──────── ENTRIES SHOWN ────────

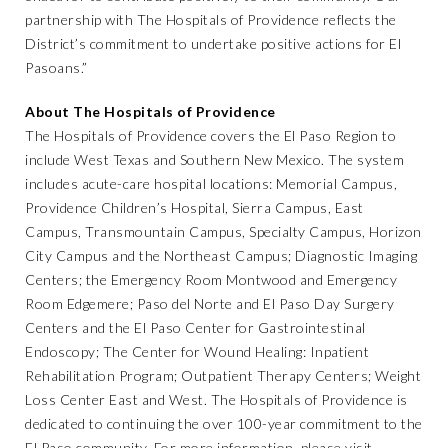
partnership with The Hospitals of Providence reflects the
District’s commitment to undertake positive actions for El
Pasoans.”
About The Hospitals of Providence
The Hospitals of Providence covers the El Paso Region to
include West Texas and Southern New Mexico. The system
includes acute-care hospital locations: Memorial Campus,
Providence Children’s Hospital, Sierra Campus, East
Campus, Transmountain Campus, Specialty Campus, Horizon
City Campus and the Northeast Campus; Diagnostic Imaging
Centers; the Emergency Room Montwood and Emergency
Room Edgemere; Paso del Norte and El Paso Day Surgery
Centers and the El Paso Center for Gastrointestinal
Endoscopy; The Center for Wound Healing: Inpatient
Rehabilitation Program; Outpatient Therapy Centers; Weight
Loss Center East and West. The Hospitals of Providence is
dedicated to continuing the over 100-year commitment to the
El Paso community. For more information, please visit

────────

*ASSIGNMENT:* Return, exactly as written, only those lines that run from the one with "dedicated to continuing" to the last line of the data, both of those lines included.

*EXERCISE OUTPUT:*
dedicated to continuing the over 100-year commitment to the
El Paso community. For more information, please visit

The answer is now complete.